The baby in this picture is no other than Anni-Frid Synni Lyngstad, from ABBA.She was one of the approximately 12,000 known as the Tyskerbarnas or German children.
Anni-Frid Lyngstad’s story is typical of the suffering of thousands. After her birth in November 1945 – the result of a liaison between her mother, Synni, and a German sergeant, Alfred Haase – her mother and grandmother were branded as traitors and ostracized in their village in northern Norway. They were forced to emigrate to Sweden, where Anni-Frid’s mother died of kidney failure before her daughter was two.
She found her father by chance three decades later. They met for an emotional reunion in her Swedish villa, instigated by Benny Anderson, an Abba founder and Anni-Frid’s then husband.

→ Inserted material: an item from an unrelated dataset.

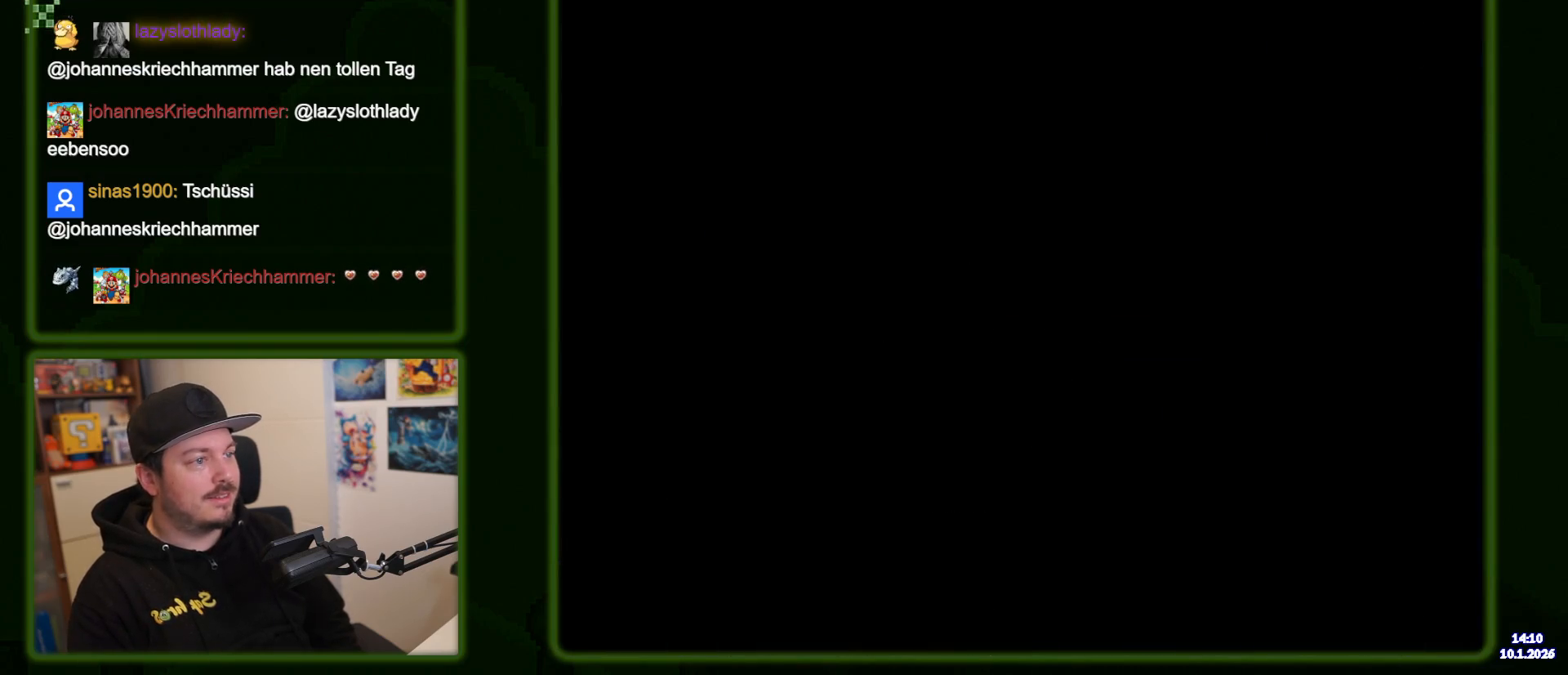
{"dt_ms": 500, "buttons": ["B", "Y"], "events": []}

It is alleged that some 0f these ‘Tyskerbarnas’ were even used as guinea pigs in drugs trials. These kids were part of a programme called Lebensborn e.V. (literally: “Fount of Life”) was an SS-initiated, state-supported, registered association in Nazi Germany with the goal of raising thebirth rate of “Aryan” children via extramarital relations of persons classified as “racially pure and healthy” based on Nazi racial hygiene and health ideology. Lebensborn encouraged anonymous births by unmarried women, and mediated adoption of these children by likewise “racially pure and healthy” parents, particularly SS members and their families.
Himmler regarded the Norwegians with their blue eyes and blond hair as especially Aryan and pure.
Initially set up in Germany in 1935, Lebensborn expanded into several occupied European countries with Germanic populations during the Second World War. It included the selection of “racially worthy” orphans for adoption and care for children born from Aryan women who had been in relationships with SS members. It originally excluded children born from unions between common soldiers and foreign women, because there was no proof of racial purity on both sides
These children (and also their mothers) were not treated very nicely by the post-war Norwegian authorities. When you were born in one of the “Lebensborn” homes, you could be institutionalized just because it was assumed that if your mother got involved with a German, she must have been mentally ill and you must have inherited her insanity or at least her debility. This would often result in forced adoptions and also sexual abuse.
Anni-frid Lyngstad was taken by her grandmother to Sweden, where they settled in the region of Härjedalen and her grandmother took any available job. Lyngstad’s mother, Synni, remained in Norway and worked for a period in the south of the country. Synni joined her mother and daughter in Sweden, and the three moved to Malmköping (72 km from Stockholm). Synni soon died of kidney failure, aged 21 leaving Lyngstad to be raised solely by her grandmother. In June 1949, they both relocated to Torshälla (just outside Eskilstuna), where Agny Lyngstad worked as a seamstress. Frida Lyngstad grew up in Torshälla and began attending school there in August 1952. Close contact with her family in Norway (notably her uncle and four aunts) continued, and Lyngstad recalls summer holidays spent with them at her birthplace. She was especially close to her Aunt Olive, who once stated that she saw how lonely and subdued Frida was and, as a result, always did her best to make her feel loved and welcomed during visits.
Her Father Alfred Haase died in 2009.